Währenddessen hat die Suche nach einem Schuldigen für die weltweiten Börsenturbulenzen begonnen. China weist dabei jegliche Verantwortung zurück und schiebt die Kursverluste vom Montag auf die bevorstehende Zinserhöhung der Federal Reserve. In den USA werden die Ereignisse dagegen völlig anders bewertet: Der Experte für Währungskriege, Jim Rickards, die Yuan-Abwertung der Chinesen als eine Art „finanzielles Pearl Harbour“. China habe mit seiner Maßnahme bewusst den Währungskrieg verschärft. Neben den herben Verlusten am Aktienmarkt kommt nach Meinung des ehemaligen Chefs der Federal Reserve Alan Greenspan zudem noch eine Blase am US-Anleihenmarkt hinzu.

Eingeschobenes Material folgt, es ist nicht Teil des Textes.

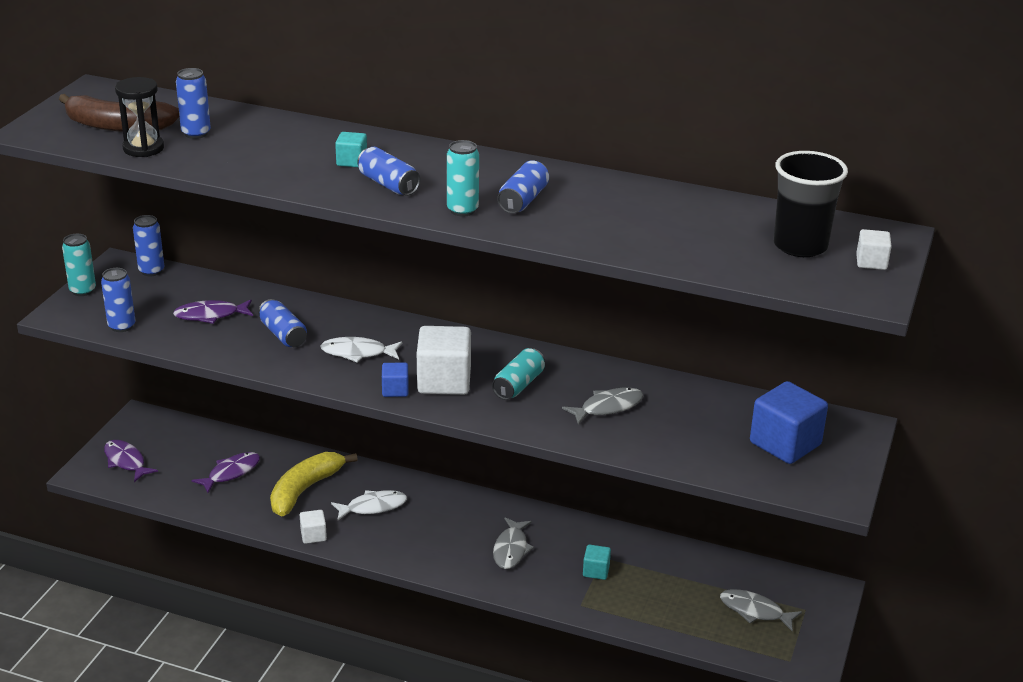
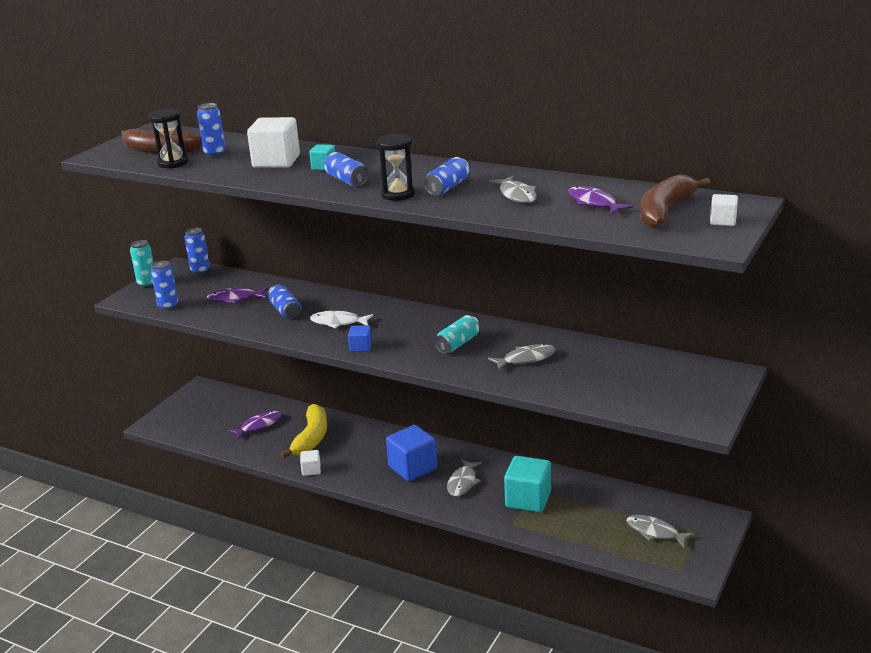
camera: 10 degrees right, 5 degrees down
purple fish [104,440,158,482] -> purple fish moved to [568,186,633,214]
yellow banana [270,452,358,516] -> yellow banana turned 150 degrees clockwise [280,404,327,459]
white fish [331,490,407,520] -> none
white cube [417,326,471,395] -> white cube moved to [247,117,300,168]
turquoise can [447,140,479,217] -> black hourglass [377,134,415,201]
turquoise cube [583,544,611,580] -> turquoise cube [504,456,551,513], size x2.00
blue cube [750,381,828,464] -> blue cube moved to [386,425,437,481]
black cup [774,151,848,257] -> brown banana [640,174,710,228]
none -> grey fish [489,176,537,203]

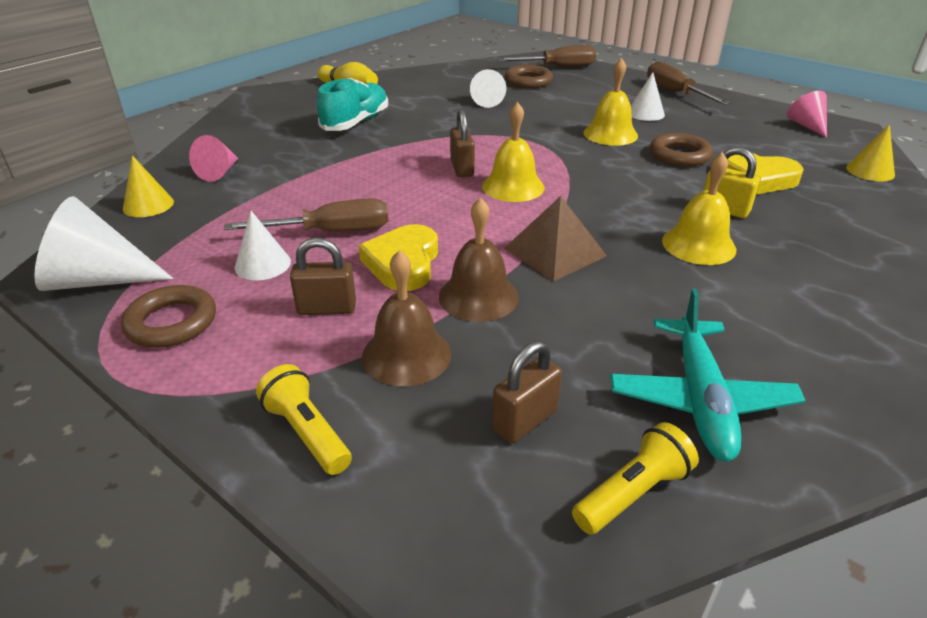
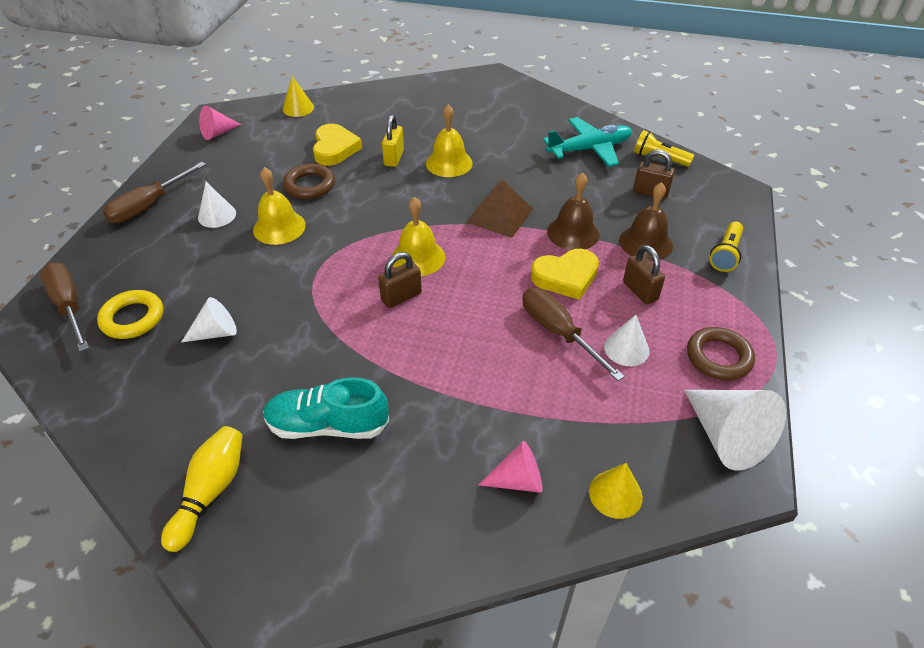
camera: 115 degrees left, 10 degrees up
brown ring [505,65,553,88] -> yellow ring [97,290,163,339]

„Wir haben eine bevorstehende Blase am Anleihenmarkt. Wenn wir lediglich die Struktur des Aktienkapitals austauschen und wir die Preise von Anleihen nehmen und statt der erwarteten Aktienrendite die erwarteten Zinsrenditen heranziehen, dann ist das Kurs-Gewinn-Verhältnis eine außerordentlich instabile Position. Und um schließlich zu bestimmen, wohin es geht, muss man nur zurück in die Geschichte blicken und sich fragen, was der normale Zinssatz ist“, so Greenspan in einem Interview mit Bloomberg.